Exercise requirements: Which lines in the items below contain the word "Souhlasím"? Pick out each of those lines and copy it.
=-=-=-=-=
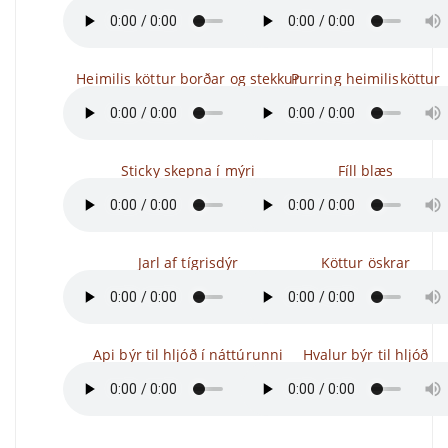
Heimilis köttur borðar og stekkur
Purring heimilisköttur
Sticky skepna í mýri
Fíll blæs
Jarl af tígrisdýr
Köttur öskrar
Api býr til hljóð í náttúrunni
Hvalur býr til hljóð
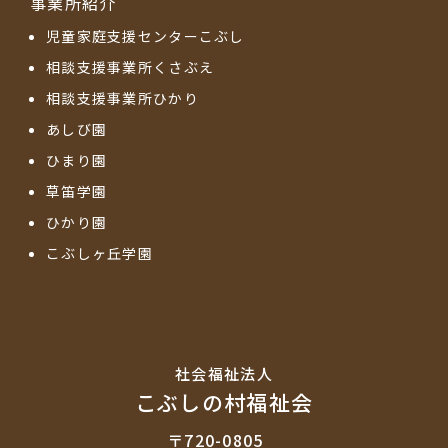
事業所紹介
児童家庭支援センターこぶし
相談支援事業所くさぶえ
相談支援事業所ひかり
あしび園
ひまり園
草笛学園
ひかり園
こぶしヶ丘学園
社会福祉法⼈
こぶしの村福祉会
〒720-0805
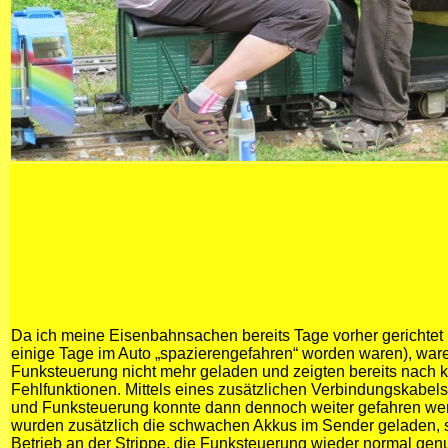
Da ich meine Eisenbahnsachen bereits Tage vorher gerichtet
einige Tage im Auto „spazierengefahren“ worden waren), war
Funksteuerung nicht mehr geladen und zeigten bereits nach k
Fehlfunktionen. Mittels eines zusätzlichen Verbindungskabe
und Funksteuerung konnte dann dennoch weiter gefahren we
wurden zusätzlich die schwachen Akkus im Sender geladen,
Betrieb an der Strippe, die Funksteuerung wieder normal gen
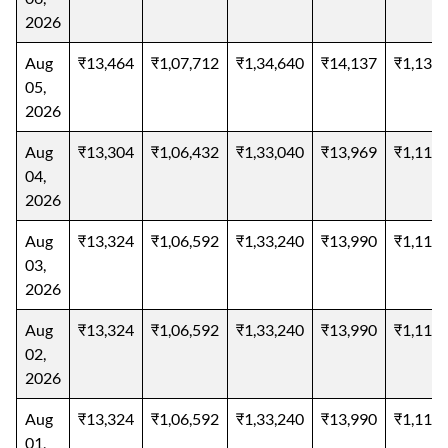
Aug
₹13,829
₹1,10,632
₹1,38,290
₹14,520
₹1,16,1
06,
2026
Aug
₹13,464
₹1,07,712
₹1,34,640
₹14,137
₹1,13,0
05,
2026
Aug
₹13,304
₹1,06,432
₹1,33,040
₹13,969
₹1,11,7
04,
2026
Aug
₹13,324
₹1,06,592
₹1,33,240
₹13,990
₹1,11,9
03,
2026
Aug
₹13,324
₹1,06,592
₹1,33,240
₹13,990
₹1,11,9
02,
2026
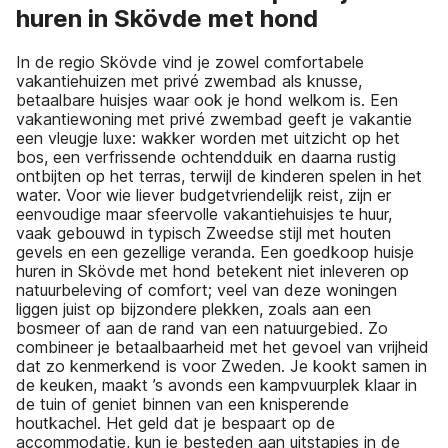
huren in Skövde met hond
In de regio Skövde vind je zowel comfortabele
vakantiehuizen met privé zwembad als knusse,
betaalbare huisjes waar ook je hond welkom is. Een
vakantiewoning met privé zwembad geeft je vakantie
een vleugje luxe: wakker worden met uitzicht op het
bos, een verfrissende ochtendduik en daarna rustig
ontbijten op het terras, terwijl de kinderen spelen in het
water. Voor wie liever budgetvriendelijk reist, zijn er
eenvoudige maar sfeervolle vakantiehuisjes te huur,
vaak gebouwd in typisch Zweedse stijl met houten
gevels en een gezellige veranda. Een goedkoop huisje
huren in Skövde met hond betekent niet inleveren op
natuurbeleving of comfort; veel van deze woningen
liggen juist op bijzondere plekken, zoals aan een
bosmeer of aan de rand van een natuurgebied. Zo
combineer je betaalbaarheid met het gevoel van vrijheid
dat zo kenmerkend is voor Zweden. Je kookt samen in
de keuken, maakt ’s avonds een kampvuurplek klaar in
de tuin of geniet binnen van een knisperende
houtkachel. Het geld dat je bespaart op de
accommodatie, kun je besteden aan uitstapjes in de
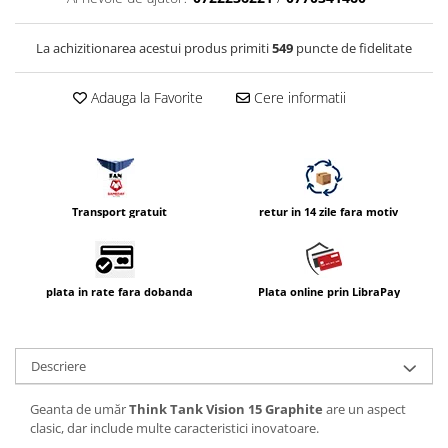
Compatibil Sony
Blitz-uri circulare (Macro)
La achizitionarea acestui produs primiti
549
puncte de fidelitate
Adaptoare stativ port umbrela si
blitz TTL
Adauga la Favorite
Cere informatii
Comander TTL
Cabluri TTL
Cabluri si Patine Sincron
Transport gratuit
retur in 14 zile fara motiv
Alimentare auxiliara blitz
Protectie patina apa, ploaie
Bounce-uri, Softbox-uri
plata in rate fara dobanda
Plata online prin LibraPay
Ring-Flash Adaptor
Bracket-uri si suporti
Descriere
Huse protectie blitz extern
Huse protectie filtre gel
Geanta de umăr
Think Tank Vision 15 Graphite
are un aspect
clasic, dar include multe caracteristici inovatoare.
Accesorii Aparate Digitale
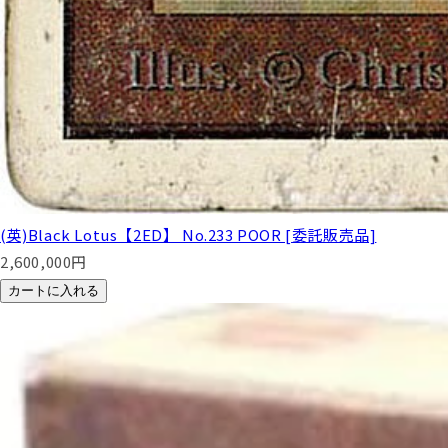
(英)Black Lotus【2ED】 No.233 POOR [委託販売品]
2,600,000
円
カートに入れる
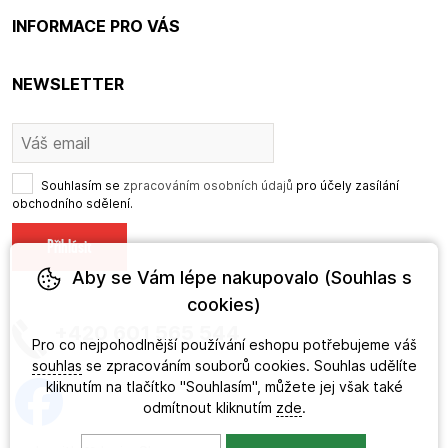
INFORMACE PRO VÁS
NEWSLETTER
Souhlasím se
zpracováním osobních údajů
pro účely zasílání
obchodního sdělení.
Aby se Vám lépe nakupovalo (Souhlas s
cookies)
+420 601 565 544
Pro co nejpohodlnější používání eshopu potřebujeme váš
souhlas
se zpracováním souborů cookies. Souhlas udělíte
kliknutím na tlačítko "Souhlasím", můžete jej však také
odmítnout kliknutím
zde
.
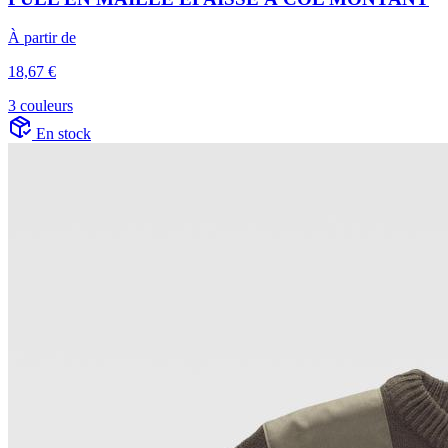
À partir de
18,67 €
3 couleurs
En stock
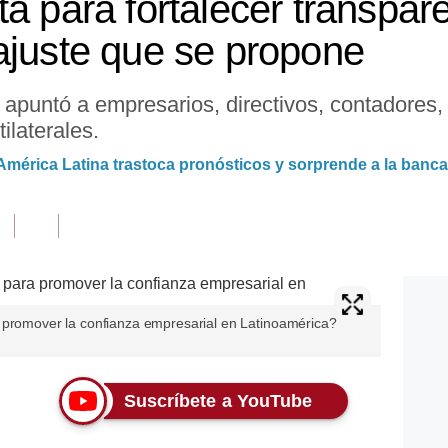
a para fortalecer transpar
ajuste que se propone
 apuntó a empresarios, directivos, contadores, 
ilaterales.
mérica Latina trastoca pronósticos y sorprende a la banca
 promover la confianza empresarial en Latinoamérica?
Suscríbete a YouTube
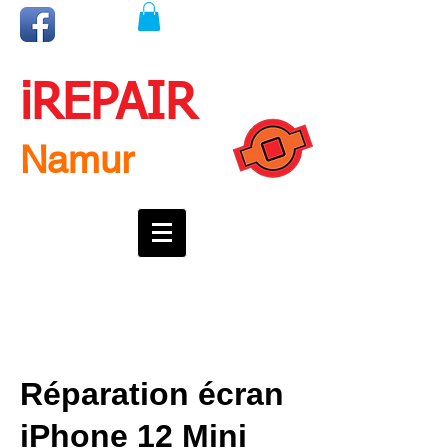
iREPAIR
Namur
Une question ? Un rendez-vous ?
Appelez nous !
0492718537
Réparation écran
iPhone 12 Mini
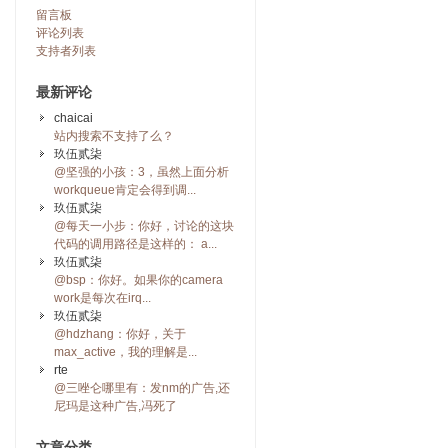
留言板
评论列表
支持者列表
最新评论
chaicai
站内搜索不支持了么？
玖伍贰柒
@坚强的小孩：3，虽然上面分析
workqueue肯定会得到调...
玖伍贰柒
@每天一小步：你好，讨论的这块
代码的调用路径是这样的： a...
玖伍贰柒
@bsp：你好。如果你的camera
work是每次在irq...
玖伍贰柒
@hdzhang：你好，关于
max_active，我的理解是...
rte
@三唑仑哪里有：发nm的广告,还
尼玛是这种广告,冯死了
文章分类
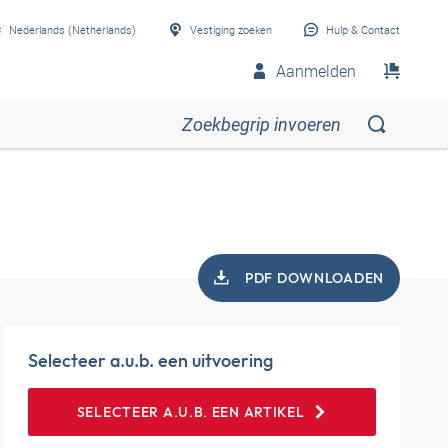
Nederlands (Netherlands)
Vestiging zoeken
Hulp & Contact
Aanmelden
PDF DOWNLOADEN
Selecteer a.u.b. een uitvoering
SELECTEER A.U.B. EEN ARTIKEL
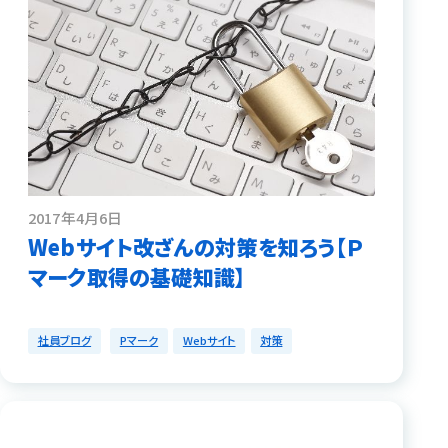
2017年4月6日
Webサイト改ざんの対策を知ろう【Ｐ
マーク取得の基礎知識】
社員ブログ
Pマーク
Webサイト
対策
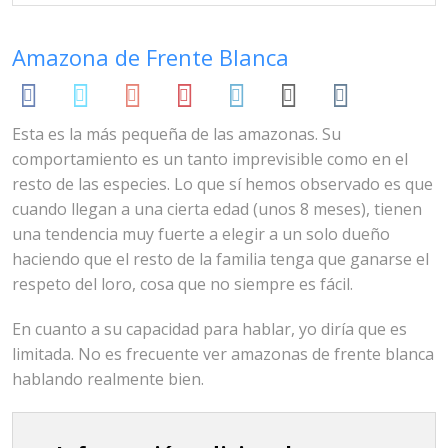
Oct 30, 2014
Bluemacaws
Amazonas
Amazona de Frente Blanca
Esta es la más pequeña de las amazonas. Su
comportamiento es un tanto imprevisible como en el
resto de las especies. Lo que sí hemos observado es que
cuando llegan a una cierta edad (unos 8 meses), tienen
una tendencia muy fuerte a elegir a un solo dueño
haciendo que el resto de la familia tenga que ganarse el
respeto del loro, cosa que no siempre es fácil.
En cuanto a su capacidad para hablar, yo diría que es
limitada. No es frecuente ver amazonas de frente blanca
hablando realmente bien.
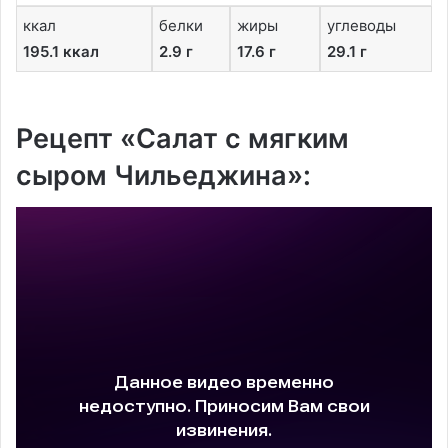
ккал
белки
жиры
углеводы
195.1 ккал
2.9 г
17.6 г
29.1 г
Рецепт «Салат с мягким
сыром Чильеджина»:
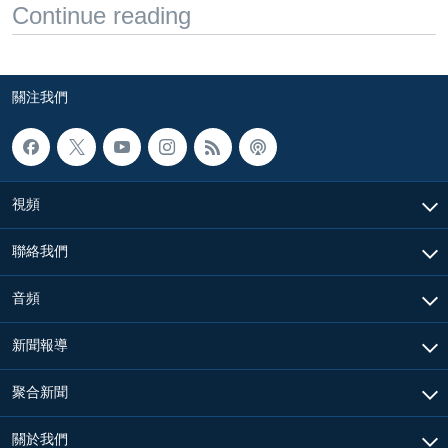
Continue reading
關注我們
視頻
聯絡我們
音頻
新聞報導
聚合新聞
關於我們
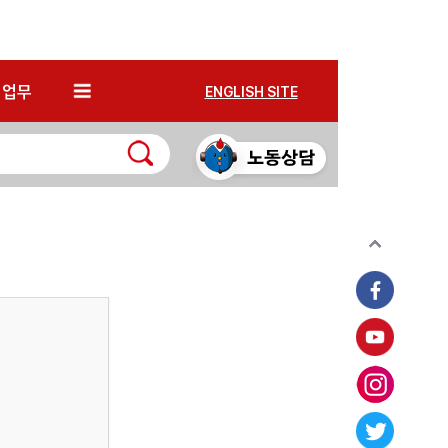
*
업무
ENGLISH SITE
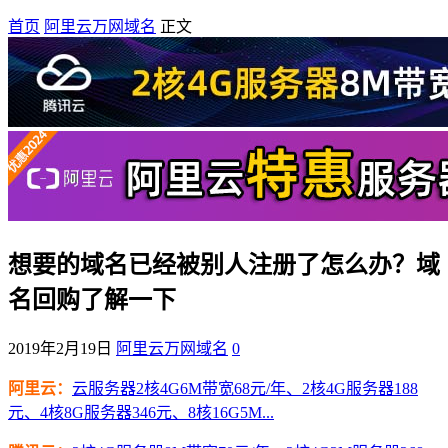
首页
阿里云万网域名
正文
想要的域名已经被别人注册了怎么办？域
名回购了解一下
2019年2月19日
阿里云万网域名
0
阿里云：
云服务器2核4G6M带宽68元/年、2核4G服务器188
元、4核8G服务器346元、8核16G5M...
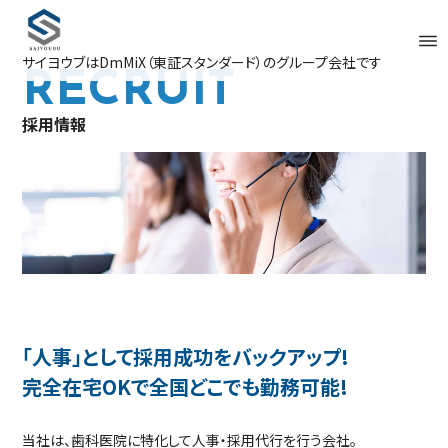
サイヨウブはDmMiX（東証スタンダード）のグループ会社です
RECRUIT
採用情報
「人事」として採用成功をバックアップ!
完全在宅OKで全国どこでも勤務可能!
当社は、⻭科医院に特化して人事‧採用代行を行う会社。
=-=-=-=-=
Completed task:
Souhlasím se
kliknutím na tlačítko "Souhlasím", můžete jej však také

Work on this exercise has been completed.